** Opening RECORDED INFORMATION block **

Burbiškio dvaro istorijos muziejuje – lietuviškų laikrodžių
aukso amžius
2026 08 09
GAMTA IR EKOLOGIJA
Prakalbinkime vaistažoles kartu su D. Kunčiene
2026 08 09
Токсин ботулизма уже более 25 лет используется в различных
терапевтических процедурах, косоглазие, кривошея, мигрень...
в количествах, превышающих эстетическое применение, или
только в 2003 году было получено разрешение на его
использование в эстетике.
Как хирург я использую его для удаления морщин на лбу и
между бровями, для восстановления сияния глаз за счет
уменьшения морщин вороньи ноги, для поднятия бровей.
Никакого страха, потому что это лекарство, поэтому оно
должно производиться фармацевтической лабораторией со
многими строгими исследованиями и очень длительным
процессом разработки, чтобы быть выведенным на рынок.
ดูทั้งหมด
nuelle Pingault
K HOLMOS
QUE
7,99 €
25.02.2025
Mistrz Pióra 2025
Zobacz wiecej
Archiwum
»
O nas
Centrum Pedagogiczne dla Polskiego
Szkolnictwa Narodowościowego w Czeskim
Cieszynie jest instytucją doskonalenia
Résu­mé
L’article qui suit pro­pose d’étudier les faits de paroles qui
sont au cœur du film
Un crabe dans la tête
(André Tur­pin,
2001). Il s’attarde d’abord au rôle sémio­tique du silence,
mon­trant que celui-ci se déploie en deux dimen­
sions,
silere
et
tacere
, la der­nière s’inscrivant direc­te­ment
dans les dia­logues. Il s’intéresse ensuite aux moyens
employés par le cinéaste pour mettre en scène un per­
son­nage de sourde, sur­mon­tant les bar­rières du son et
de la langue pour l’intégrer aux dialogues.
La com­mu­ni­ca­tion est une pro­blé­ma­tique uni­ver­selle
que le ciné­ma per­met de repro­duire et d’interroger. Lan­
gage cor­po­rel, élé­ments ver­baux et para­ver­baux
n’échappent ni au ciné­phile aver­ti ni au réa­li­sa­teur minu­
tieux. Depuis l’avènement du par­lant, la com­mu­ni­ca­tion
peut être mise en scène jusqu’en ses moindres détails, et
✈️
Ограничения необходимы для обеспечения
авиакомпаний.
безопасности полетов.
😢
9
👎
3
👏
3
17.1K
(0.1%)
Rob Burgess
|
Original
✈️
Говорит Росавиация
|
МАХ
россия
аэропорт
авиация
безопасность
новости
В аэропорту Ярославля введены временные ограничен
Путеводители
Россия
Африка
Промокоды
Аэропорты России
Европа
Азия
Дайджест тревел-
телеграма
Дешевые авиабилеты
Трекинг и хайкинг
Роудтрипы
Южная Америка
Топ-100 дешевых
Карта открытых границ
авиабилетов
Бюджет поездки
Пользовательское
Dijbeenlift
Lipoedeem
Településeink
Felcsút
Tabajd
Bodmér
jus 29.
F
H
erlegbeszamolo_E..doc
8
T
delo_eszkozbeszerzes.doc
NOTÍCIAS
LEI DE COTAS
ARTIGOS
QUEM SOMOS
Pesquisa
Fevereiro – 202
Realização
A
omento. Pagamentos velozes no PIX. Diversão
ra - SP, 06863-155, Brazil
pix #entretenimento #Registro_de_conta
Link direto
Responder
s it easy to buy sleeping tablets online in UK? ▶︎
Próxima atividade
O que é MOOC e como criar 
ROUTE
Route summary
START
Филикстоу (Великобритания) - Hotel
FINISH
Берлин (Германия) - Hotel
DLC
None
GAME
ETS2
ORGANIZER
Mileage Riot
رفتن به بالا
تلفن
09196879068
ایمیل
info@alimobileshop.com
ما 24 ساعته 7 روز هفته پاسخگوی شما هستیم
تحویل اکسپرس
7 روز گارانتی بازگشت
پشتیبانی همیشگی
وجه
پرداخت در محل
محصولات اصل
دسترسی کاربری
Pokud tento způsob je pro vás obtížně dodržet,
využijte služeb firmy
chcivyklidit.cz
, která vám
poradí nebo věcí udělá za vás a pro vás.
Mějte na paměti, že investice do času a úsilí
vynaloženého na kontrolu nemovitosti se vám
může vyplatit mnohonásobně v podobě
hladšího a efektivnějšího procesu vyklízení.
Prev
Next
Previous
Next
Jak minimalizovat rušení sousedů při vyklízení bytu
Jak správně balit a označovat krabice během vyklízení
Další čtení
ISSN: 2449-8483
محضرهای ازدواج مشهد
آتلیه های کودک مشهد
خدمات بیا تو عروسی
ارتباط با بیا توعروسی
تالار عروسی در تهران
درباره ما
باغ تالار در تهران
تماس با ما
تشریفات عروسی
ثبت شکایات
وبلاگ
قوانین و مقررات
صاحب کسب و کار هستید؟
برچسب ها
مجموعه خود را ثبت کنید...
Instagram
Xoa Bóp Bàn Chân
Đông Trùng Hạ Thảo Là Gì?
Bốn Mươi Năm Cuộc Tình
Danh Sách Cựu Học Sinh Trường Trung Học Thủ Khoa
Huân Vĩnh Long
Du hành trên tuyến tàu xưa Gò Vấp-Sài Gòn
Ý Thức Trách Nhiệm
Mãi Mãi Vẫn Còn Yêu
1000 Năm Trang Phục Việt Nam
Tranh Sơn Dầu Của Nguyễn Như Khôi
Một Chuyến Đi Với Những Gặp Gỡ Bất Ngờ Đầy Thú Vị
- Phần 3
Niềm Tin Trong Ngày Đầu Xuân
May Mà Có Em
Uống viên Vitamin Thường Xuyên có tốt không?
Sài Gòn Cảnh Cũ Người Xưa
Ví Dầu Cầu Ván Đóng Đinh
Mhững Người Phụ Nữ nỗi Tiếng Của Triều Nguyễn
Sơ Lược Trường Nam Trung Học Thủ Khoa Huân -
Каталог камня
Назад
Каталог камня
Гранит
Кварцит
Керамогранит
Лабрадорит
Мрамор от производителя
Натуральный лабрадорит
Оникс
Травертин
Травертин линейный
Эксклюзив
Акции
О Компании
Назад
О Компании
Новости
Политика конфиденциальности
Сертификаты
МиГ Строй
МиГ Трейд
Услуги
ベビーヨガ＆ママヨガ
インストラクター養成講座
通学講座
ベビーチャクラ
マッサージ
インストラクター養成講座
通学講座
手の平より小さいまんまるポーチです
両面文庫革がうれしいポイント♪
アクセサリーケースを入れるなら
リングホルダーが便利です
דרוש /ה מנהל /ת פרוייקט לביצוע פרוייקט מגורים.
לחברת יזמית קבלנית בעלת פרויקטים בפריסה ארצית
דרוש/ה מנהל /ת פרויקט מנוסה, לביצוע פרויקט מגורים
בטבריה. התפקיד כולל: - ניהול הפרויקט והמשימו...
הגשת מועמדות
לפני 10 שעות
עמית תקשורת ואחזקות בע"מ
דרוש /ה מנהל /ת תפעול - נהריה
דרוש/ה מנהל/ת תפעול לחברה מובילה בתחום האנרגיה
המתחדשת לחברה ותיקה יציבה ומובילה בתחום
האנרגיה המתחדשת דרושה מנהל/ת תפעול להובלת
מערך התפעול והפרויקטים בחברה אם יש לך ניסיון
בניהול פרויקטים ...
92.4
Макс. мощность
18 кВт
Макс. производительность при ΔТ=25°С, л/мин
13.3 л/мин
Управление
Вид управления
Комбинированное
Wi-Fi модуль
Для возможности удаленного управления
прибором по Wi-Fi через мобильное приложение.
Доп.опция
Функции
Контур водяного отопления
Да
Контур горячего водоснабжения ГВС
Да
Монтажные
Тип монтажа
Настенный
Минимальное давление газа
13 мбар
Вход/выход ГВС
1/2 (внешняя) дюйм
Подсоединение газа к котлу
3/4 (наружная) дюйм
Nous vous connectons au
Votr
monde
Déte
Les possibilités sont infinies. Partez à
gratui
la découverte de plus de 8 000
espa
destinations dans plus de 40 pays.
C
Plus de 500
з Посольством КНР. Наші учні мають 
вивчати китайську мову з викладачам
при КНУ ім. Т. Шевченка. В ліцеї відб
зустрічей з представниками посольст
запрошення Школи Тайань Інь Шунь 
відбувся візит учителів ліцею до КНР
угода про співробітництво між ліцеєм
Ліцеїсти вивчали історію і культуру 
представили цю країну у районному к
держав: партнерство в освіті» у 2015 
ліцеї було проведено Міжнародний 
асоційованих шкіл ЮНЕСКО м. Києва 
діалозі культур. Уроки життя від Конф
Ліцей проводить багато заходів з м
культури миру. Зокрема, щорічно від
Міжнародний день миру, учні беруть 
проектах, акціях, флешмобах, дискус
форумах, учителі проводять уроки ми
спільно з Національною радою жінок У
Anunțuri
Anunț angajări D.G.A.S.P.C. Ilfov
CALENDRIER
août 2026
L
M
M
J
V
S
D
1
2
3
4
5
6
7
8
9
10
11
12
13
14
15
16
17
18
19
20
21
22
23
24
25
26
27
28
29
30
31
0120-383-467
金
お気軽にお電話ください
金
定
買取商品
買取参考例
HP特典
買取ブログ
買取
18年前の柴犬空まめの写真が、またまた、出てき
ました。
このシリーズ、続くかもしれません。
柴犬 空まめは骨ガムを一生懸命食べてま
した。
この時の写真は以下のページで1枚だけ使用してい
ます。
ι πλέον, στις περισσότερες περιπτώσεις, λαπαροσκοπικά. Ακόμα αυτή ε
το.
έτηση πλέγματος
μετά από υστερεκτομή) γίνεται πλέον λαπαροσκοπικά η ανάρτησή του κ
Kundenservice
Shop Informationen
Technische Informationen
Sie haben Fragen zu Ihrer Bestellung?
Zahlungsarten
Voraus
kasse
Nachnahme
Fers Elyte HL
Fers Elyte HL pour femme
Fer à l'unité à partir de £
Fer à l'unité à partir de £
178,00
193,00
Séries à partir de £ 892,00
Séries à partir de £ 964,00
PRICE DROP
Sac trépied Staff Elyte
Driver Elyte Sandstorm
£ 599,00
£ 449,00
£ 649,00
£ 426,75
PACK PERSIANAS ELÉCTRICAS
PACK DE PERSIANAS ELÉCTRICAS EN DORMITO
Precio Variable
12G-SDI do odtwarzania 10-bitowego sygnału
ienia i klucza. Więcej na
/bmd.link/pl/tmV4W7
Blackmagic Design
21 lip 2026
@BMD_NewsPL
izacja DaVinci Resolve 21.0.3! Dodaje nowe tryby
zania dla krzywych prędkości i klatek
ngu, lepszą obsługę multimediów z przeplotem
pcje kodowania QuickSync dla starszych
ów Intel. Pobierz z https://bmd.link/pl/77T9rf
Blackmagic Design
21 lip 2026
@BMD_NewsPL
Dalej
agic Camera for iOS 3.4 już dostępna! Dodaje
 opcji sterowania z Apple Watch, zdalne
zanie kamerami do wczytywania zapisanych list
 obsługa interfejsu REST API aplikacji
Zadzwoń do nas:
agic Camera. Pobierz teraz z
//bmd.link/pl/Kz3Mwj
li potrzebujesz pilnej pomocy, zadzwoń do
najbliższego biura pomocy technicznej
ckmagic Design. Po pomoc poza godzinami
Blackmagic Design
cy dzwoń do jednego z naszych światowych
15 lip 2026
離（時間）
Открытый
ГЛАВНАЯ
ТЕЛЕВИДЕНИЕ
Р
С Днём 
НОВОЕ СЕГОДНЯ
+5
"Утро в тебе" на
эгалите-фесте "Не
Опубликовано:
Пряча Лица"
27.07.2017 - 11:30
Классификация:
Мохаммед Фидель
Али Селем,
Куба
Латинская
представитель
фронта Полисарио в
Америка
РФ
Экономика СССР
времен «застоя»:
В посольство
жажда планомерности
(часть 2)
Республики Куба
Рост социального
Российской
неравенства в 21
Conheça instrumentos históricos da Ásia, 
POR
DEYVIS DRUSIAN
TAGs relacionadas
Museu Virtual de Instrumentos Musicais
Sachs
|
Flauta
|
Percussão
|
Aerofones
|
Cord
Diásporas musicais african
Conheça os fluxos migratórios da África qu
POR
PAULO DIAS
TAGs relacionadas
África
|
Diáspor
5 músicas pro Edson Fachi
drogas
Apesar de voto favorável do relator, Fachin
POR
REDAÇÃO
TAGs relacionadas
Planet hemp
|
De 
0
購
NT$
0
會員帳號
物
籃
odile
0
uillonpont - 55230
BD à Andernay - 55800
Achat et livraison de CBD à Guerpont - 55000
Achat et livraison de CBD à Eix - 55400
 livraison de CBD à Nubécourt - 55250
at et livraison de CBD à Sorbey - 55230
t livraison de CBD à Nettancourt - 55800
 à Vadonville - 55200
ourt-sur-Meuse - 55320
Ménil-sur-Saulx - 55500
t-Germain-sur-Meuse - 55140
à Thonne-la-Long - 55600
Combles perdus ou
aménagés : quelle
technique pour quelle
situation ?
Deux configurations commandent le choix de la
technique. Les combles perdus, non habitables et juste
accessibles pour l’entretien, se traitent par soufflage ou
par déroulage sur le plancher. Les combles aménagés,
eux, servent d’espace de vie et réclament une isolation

** Closing RECORDED INFORMATION block **

▶ TASK DESCRIPTION
For this exercise, copy every line of the data that holds "Міжнародний".

▶ EXPECTED ANSWER
ліцеї було проведено Міжнародний 
Міжнародний день миру, учні беруть 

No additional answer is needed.